A mobilização integra o Procedimento Administrativo instaurado pela titular da Promotoria de Ferreira Gomes, promotora de justiça Roberta Araujo Jacob. A medida tem por objetivo acompanhar e fiscalizar as medidas que estão sendo adotadas tanto pelos órgãos públicos competentes quanto pelos empreendedores das usinas hidrelétricas instaladas na bacia do Rio Araguari, garantindo a proteção da população afetada.
A realização da reunião de hoje foi uma das deliberações do documento expedido pelo MP-AP na última quarta-feira, 20 de maio. Para assegurar o controle da situação, a Promotoria de Justiça determinou uma série de medidas e requisições, destacando-se:
Cobrança rigorosa às Hidrelétricas: O MP-AP expediu ofícios às usinas Cachoeira Caldeirão, Ferreira Gomes Energia e Coaracy Nunes, estipulando um prazo de 48 horas para que apresentassem informações atualizadas sobre a operação das unidades geradoras, controle das vazões defluentes, ações de comunicação preventiva à comunidade e medidas emergenciais para mitigar os impactos da cheia.
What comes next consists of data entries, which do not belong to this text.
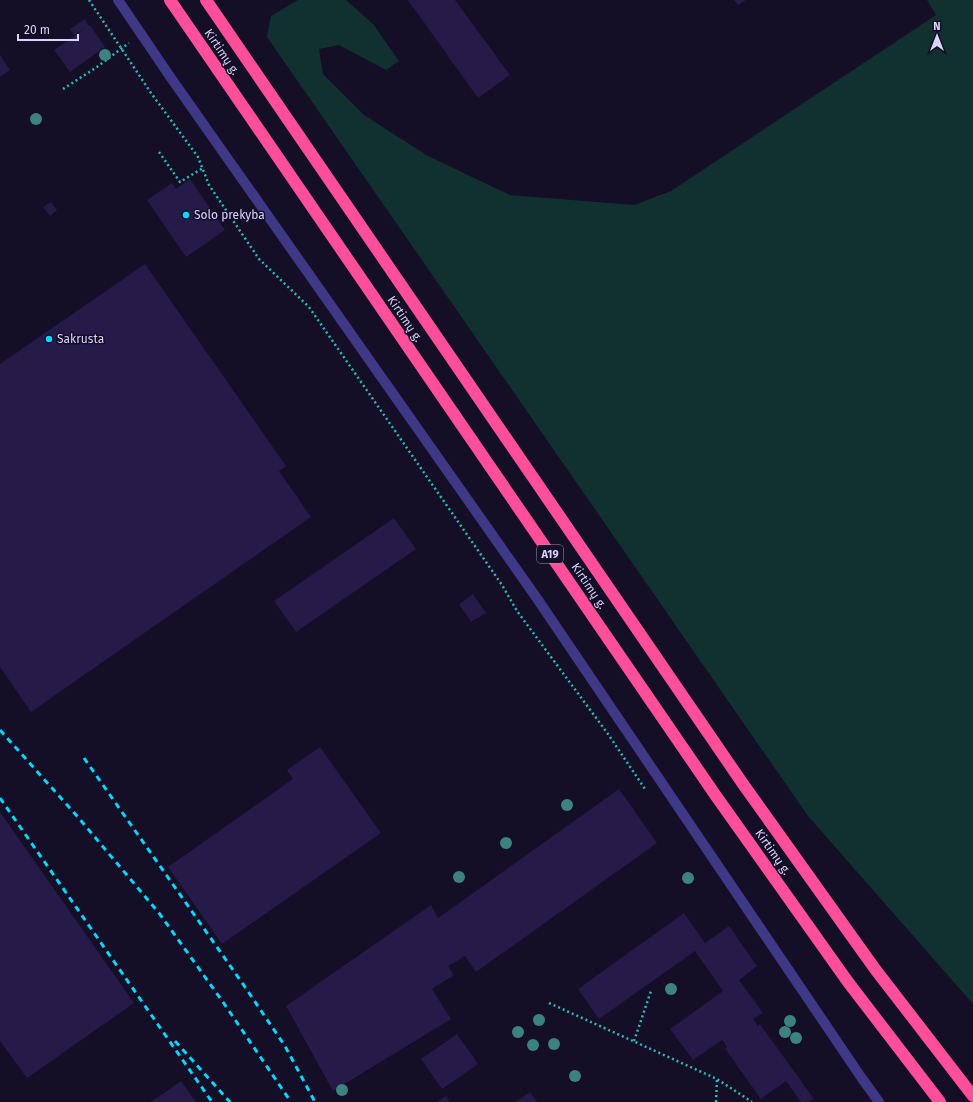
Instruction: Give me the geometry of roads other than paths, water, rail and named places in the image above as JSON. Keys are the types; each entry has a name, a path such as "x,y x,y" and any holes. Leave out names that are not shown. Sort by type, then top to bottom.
{"highway":[{"name":"Kirtimų g.","path":"170,0 716,796 848,982 940,1102"},
{"name":"A19","path":"206,0 743,784 875,968 973,1096"}],"street":[{"path":"118,0 536,597 879,1102"}],"railway":[{"path":"0,730 77,816 159,913 223,1002 291,1102"},
{"path":"84,758 285,1046 315,1102"},
{"path":"0,798 212,1102"},
{"path":"175,1041 230,1102"}],"place":[{"name":"Solo prekyba","path":"186,215"},
{"name":"Sakrusta","path":"49,339"}]}
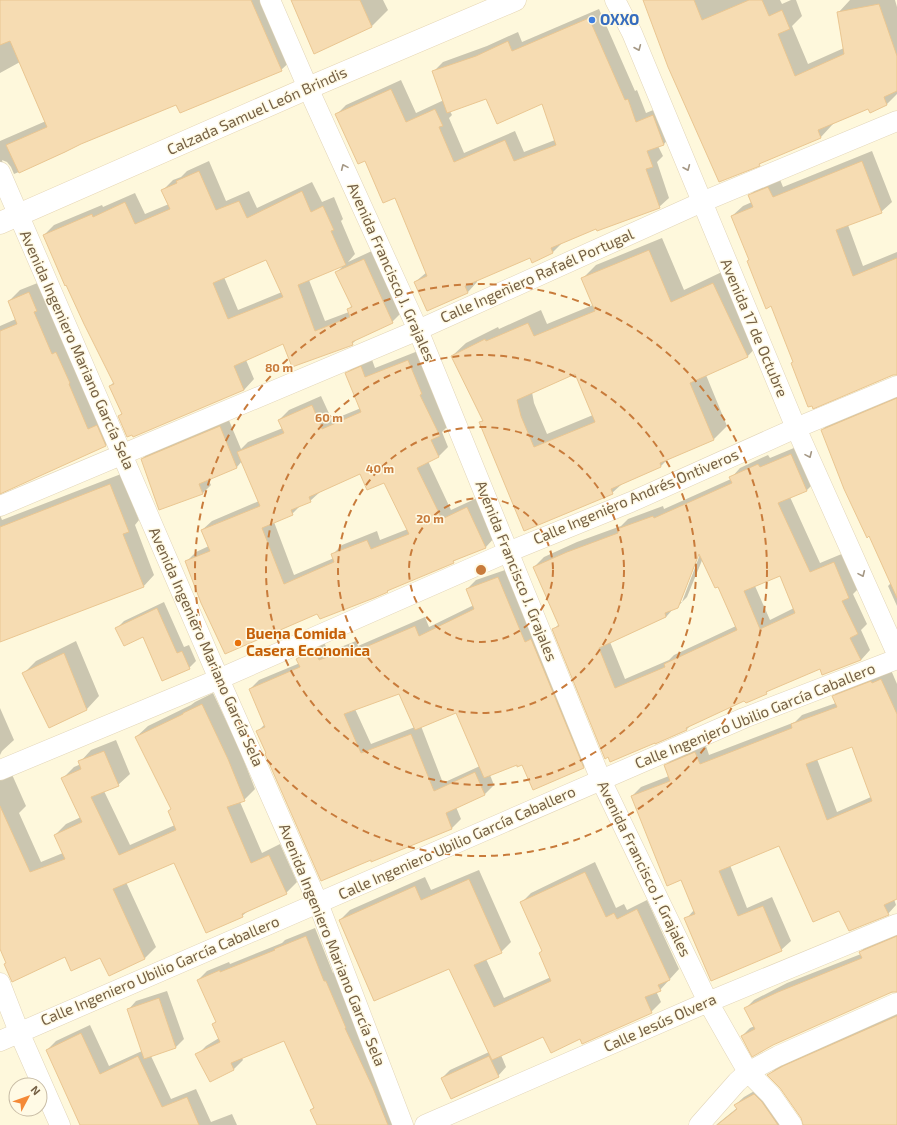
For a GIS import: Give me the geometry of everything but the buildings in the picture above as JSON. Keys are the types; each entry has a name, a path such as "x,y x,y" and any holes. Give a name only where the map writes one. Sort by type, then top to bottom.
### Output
{"street":[{"name":"Avenida Francisco J. Grajales","path":"270,0 308,88 418,330 601,780 708,1002 748,1072 771,1095 792,1125"},
{"name":"Calzada Samuel León Brindis","path":"9,220 308,88 515,0"},
{"name":"Avenida 17 de Octubre","path":"615,0 632,33 796,428 897,654"},
{"name":"Calle Ingeniero Rafaél Portugal","path":"0,506 418,330 702,202 897,121"},
{"name":"Avenida Ingeniero Mariano García Sela","path":"0,172 9,220 122,454 318,903 403,1125"},
{"name":"Calle Ingeniero Andrés Ontiveros","path":"0,770 220,679 508,552 631,502 796,428 897,386"},
{"name":"Calle Ingeniero Ubilio García Caballero","path":"0,1040 744,718 897,659"},
{"name":"Calle Jesús Olvera","path":"425,1125 708,1002 897,924"},
{"path":"0,983 19,1032 60,1125"},
{"path":"699,1125 737,1082 748,1072 778,1056 897,1003"}],"place":[{"name":"OXXO","path":"592,20"},
{"name":"Buena Comida Casera Econonica","path":"238,643"}]}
Requisição de dados aos Órgãos Públicos: A Defesa Civil (Estadual e Municipal), a Prefeitura de Ferreira Gomes e os órgãos ambientais (Imap e Sema/AP) foram notificados a apresentar um panorama atualizado sobre as áreas atingidas, o número de famílias afetadas e desalojadas, além do mapeamento de áreas vulneráveis e providências de socorro em execução.
Durante o primeiro bloco da reunião, dedicado ao cenário hidrológico, a Defesa Civil informou que mantém monitoramento diário e comunicação permanente com as usinas hidrelétricas, destacando que as próximas duas semanas ainda demandam atenção e acompanhamento contínuo, pois ainda não é possível afirmar que o período mais crítico já foi superado. Segundo os órgãos técnicos, uma avaliação mais precisa da tendência hidrológica somente poderá ser realizada após o dia 31 de maio, em razão da influência da lua cheia sobre o nível do rio. Ainda assim, há expectativa de que, superado esse período, ocorra redução gradual do nível das águas.
A Defesa Civil informou ainda, que as cheias mais intensas na região são cíclicas (a última ocorreu em 2019) e que o acompanhamento é feito pelo Plano de Ação Integrada (PAI). O órgão garantiu que não há risco estrutural nas usinas hidrelétricas e que o volume de água liberado está na normalidade operacional. Além disso, os alertas de “atenção” e de “emergência” são operacionais e não indicam risco iminente à população.
Os representantes das três usinas confirmaram a operação integrada com a Defesa Civil e reiteraram que o aumento do volume do rio é causado principalmente pelo intenso regime de chuvas, e não pelas operações das unidades.
Devido ao avanço das águas, que comprometeu até mesmo as atividades de órgãos públicos na região, o encontro desta sexta-feira precisou ser realizado na Câmara Municipal. A própria sede da Promotoria de Justiça de Ferreira Gomes encontra-se em área de risco de inundação, o que forçou o MP-AP a adotar medidas emergenciais de retirada preventiva de mobiliários e equipamentos para resguardar o patrimônio da instituição.
Após o encontro, também como medida preventiva, a promotora Roberta Jacob expediu nesta sexta-feira (22), ofícios ao Corpo de Bombeiros Militar e ao Departamento Nacional de Infraestrutura de Transportes (DNIT/AP).
O Ministério Público solicitou ao Corpo de Bombeiros o envio de efetivo para Ferreira Gomes durante o fim de semana de 23 e 24 de maio de 2026, visando atuação preventiva e monitoramento de áreas de risco, com prazo de 24 horas para resposta sobre as providências adotadas.
Devido a relatos de rachaduras em uma ponte na rodovia BR-156, o MP solicitou ao DNIT o envio imediato de uma equipe técnica para vistoria estrutural emergencial. O ofício também requisitou a adoção de medidas de manutenção, contenção e o imediato isolamento ou restrição de tráfego pesado no local, acionando a Polícia Rodoviária Federal (PRF) caso haja risco à segurança.